So once somebody has ruptured their ACL there are 2 options open to them:
1. Do nothing- it is not compulsory to have an ACL reconstruction once it has ruptured. There are plenty of people that manage an ACL rupture conservatively quite successfully. With the right physio rehabilitation, eventually activities such as cross trainer, exercise bike, swimming and specific weight training are achievable. However, it is unlikely that someone deficient in an ACL would be able to play team sports such as soccer, rugby, netball etc or go skiing without the aid of a supportive brace. A person who has ruptured their ACL should ask themselves the question- what actives do I want to do for the rest of my life and then make their decision on whether to go ahead with an ACL reconstruction or not.
2. An ACL reconstruction- there are 3 main current methods of reconstructing the ACL:
a.

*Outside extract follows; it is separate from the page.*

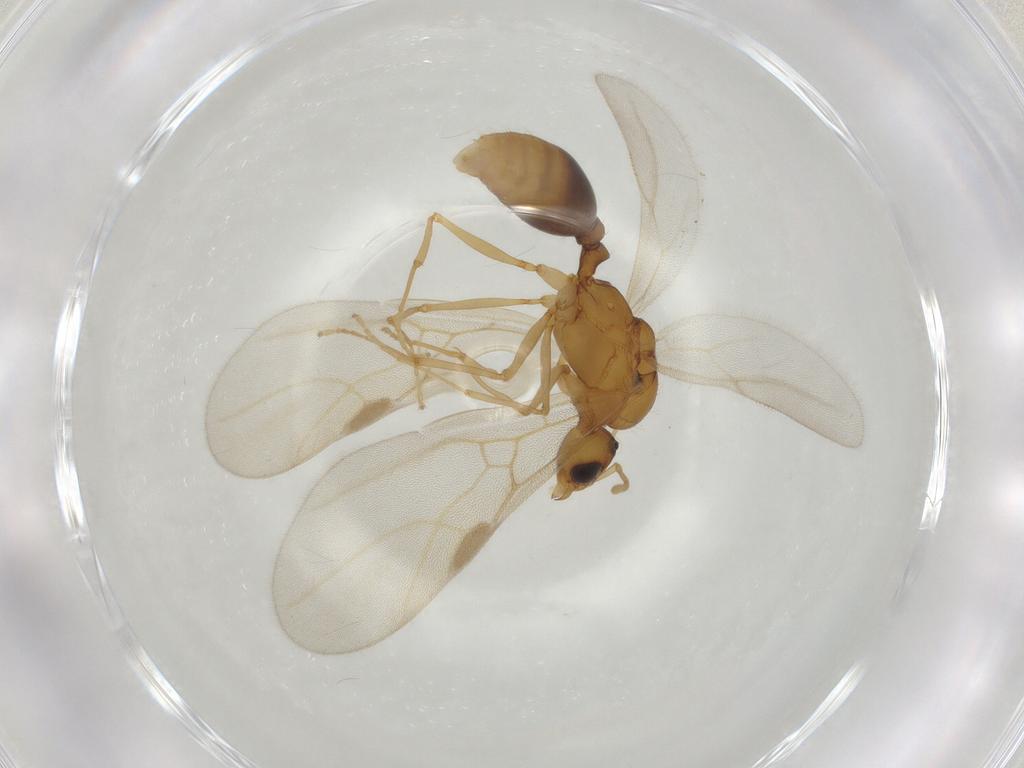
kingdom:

Hamstring graft- The hamstring is the main muscle at the back of the thigh and is responsible for flexing (bending) the knee and has a role in assisting the gluteal muscles in extending the hip. A portion of the semitendinosus and gracilis tendons are taken to form the new ACL graft.
A crucial thing to remember with both the Hamstring and Patella Tendon graft is that the moment the living tissue is taken out of the body during the operation, it starts to die. Since it is tissue from the patients own body, the immune system does not tend to attack the new graft as a foreign invader. However, there is a process over the first 9 weeks post op where the more contractile tendon tissue is slowly dying to be converted into a stabilising ligament tissue. This is important information for the physio to remember because as such at 9 weeks the new graft is at its weakest.
b. Patella Tendon graft- The patella tendon is an extension of the quadriceps muscle and absorbs the the knee cap before attaching onto the front of the shin bone. During the procedure
The benefits of the patella tendon graft is that the bone plugs taken from the bottom of the patella and the top of the tibia give the new ACL graft a more sturdy boney anchor to assist in the recovery. Also the natural length of the patella tendon is coincidently the same as the ACL and so there is no need to accurately cut the graft to the precise size as in the Hamstring graft.
The disadvantages of using the Patella tendon graft is that it can difficult to kneel on the operated knee post surgery.
c. LARS (Ligament Augmentation & Reconstruction System)
This is the most recent development in ACL reconstruction. The basic premise of this system is that a synthetic material is used through the stumps of the two ruptured ends of the pre existing ACL. This trellis then allows the 2 ruptured ends of the ACL to grow along the synthetic LARS like a vine until the two ends are reattached.
The advantage of this system is that the rehabilitation is generally slightly quicker as you’ve got a nice stable synthetic ligament that doesn’t need to change from being a tendon structure into being a ligament structure like the patella tendon and hamstring graft technique.
On the flip side, as it is a relatively new surgical procedure there has not been any long term studies on the LARS so nobody really knows how comparable this cutting edge technique will be compared to the more traditional hamstring or patella tendon graft. Furthermore, seeing as the LARS is a foreign tissue, the bodies immune system has the potential to reject it. Finally, there has been some high profile failures of the LARS in elite athletes so all in all I would say watch this space.
There is one more less commonly used option for ACL construction and that is using a tendon from a cadaver. This is pretty uncommon nowadays and the main reason for doing this would be if the patient had already had surgery on their hamstring/ patella tendon or had poor quality tissue. This also has the same potential problems as the LARS as it is a foreign tissue so the body may well reject it.
Post operatively, the surgeon stitches the main 3 incision sites and covers them with plasters. There is then a large crepe bandage placed around the knee and the patient is encouraged to immediately start bending and straightening the knee, get the quads switching back on again and then encouraged to walk on crutches as pain allows. However due to post op pain, the patient will probably only want to weight bear on operated leg for balance and not actually put too much weight on it.
Although most surgeons will have their own preference as to which of these 3 surgical procedures to perform, they should offer the patient any of these 3 surgical options and talk them through the pro’s and cons of all 3 techniques. On the other hand, if someone was to ask for my personal opinion, my particular preference would be the hamstring graft for the best result but it is only marginally more my preference over the patella tendon graft.